There will be Problem Based Learning Reports due on the last day of class. This report will be a comprehensive description and solution to a set of biophotonics-related questions around a medical/surgical case. Students will be expected to integrate their new knowledge to offer technical-based solutions to help a patient with cancer. There will be one class period workshop set aside to discuss and formalize these reports.



Two semester exams will be given in class.  A final exam will be given during finals week.  You will be allowed to have one equation sheet (front and back) for each successive exam (total of 3 for the final).

An excuse from the Dean’s office is the only acceptable excuse for missing an exam.


Journal Article Review:

Each student in the class will be required to present to the class one journal article that will cover related course topics throughout the semester and follow the sequence of topics presented in lectures.  Journal articles must be pre-approved by Prof. Chen to emphasize the important topic areas.  Selected articles will be shared with the class before the presentation, and all students will be expected to read the article and participate in the discussion.  The 15 minute presentation (followed by up to 15 minutes of discussion) should discuss the important points of the article, as well as show and discuss the figures, data, and images.  Students will be graded on their presentation, their understanding of the material, and their ability to lead the class discussion.

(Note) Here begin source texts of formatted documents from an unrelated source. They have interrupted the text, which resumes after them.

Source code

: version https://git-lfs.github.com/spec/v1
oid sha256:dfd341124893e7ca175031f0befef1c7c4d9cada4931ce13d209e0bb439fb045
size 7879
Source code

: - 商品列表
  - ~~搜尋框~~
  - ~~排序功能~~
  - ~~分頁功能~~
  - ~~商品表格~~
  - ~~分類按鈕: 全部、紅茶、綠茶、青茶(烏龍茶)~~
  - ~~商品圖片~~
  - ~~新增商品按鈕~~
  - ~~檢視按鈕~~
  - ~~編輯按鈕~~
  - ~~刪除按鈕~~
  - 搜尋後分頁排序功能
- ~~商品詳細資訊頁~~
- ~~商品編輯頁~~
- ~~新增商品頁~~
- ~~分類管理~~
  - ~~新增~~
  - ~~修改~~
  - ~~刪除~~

Biophotonics Facilities and Lab Tour:

Our university has a large number of facilities and resources dedicated to biophotonics research, imaging, and microscopy.  One class period will be dedicated to visiting and touring some of these campus resources to see first-hand the technology and instrumentation related to biophotonics and biomedical optical imaging.



Your final grade in this course will be based on your total score on all the components of the course.  The total score is broken down into the following components:

Exam #1 15%
Exam #2 15%
Homework 15%
Problem Report 15%
Article Presentation 15%
Final Exam 15%
Participation 10%
Total 100%


Class Calendar:

Date Reading material chapter Topic Due
August 23 1 Course Introduction
25 Intro to Cell Biology
30 2 Fundamentals of Light and Matter
September 1 Fundamentals of Light and Matter
6 Principles of Optics
8 5 Principles of Lasers HW #1
13 3 Basics of Cancer Biology
15 Basics of Cancer Biology
20 6 Optical Properties of Tissues
22 Optical Properties of Tissues HW #2
27 Exam #1
29 7 Bioimaging
October 4 Bioimaging
6 8 Bioimaging
11 4 Spectroscopy
13 Spectroscopy HW #3
18 8.1-8.2 Contrast Agents
20 Contrast Agents
25 9 Optical Biosensors
27 Optical Biosensors HW #4
November 1 Exam #2
3 4 Problem-Based Learning Workshop
8 Election day (no class)
10 Biophotonics Facilities and Lab Tour
15 13 Light-Tissue Interactions
17 Laser Ablation HW #5
22 12 Light-Activated Therapy
24 Thanksgiving (no class)
29 Light-Activated Therapy
December 1 Article Presentation
6 Article Presentation Problem Report
TBS Final Exam


Absences and Excused Grades:

There is no way to make up a missed semester exam.  An unexcused absence from a semester exam will be assigned a zero grade.  An excused absence requires a letter from the Dean’s office.  An excused absence from a semester exam will receive an EX grade.  At the end of the semester, the EX grade will be replaced with the average of your grades on the other exams and the final.


Grade Disputes:

Grade disputes on homework will be settled at the discretion of the TA.  Grade disputes on the semester exams will be settled at the discretion of Prof. Chen.  In both cases, the problem in question will be RE-GRADED, making it possible for you to receive a lower score.  To dispute an exam grade, you must explain your dispute IN WRITING and staple this to the front of your exam.  Prof. Chen will then re-grade your exam.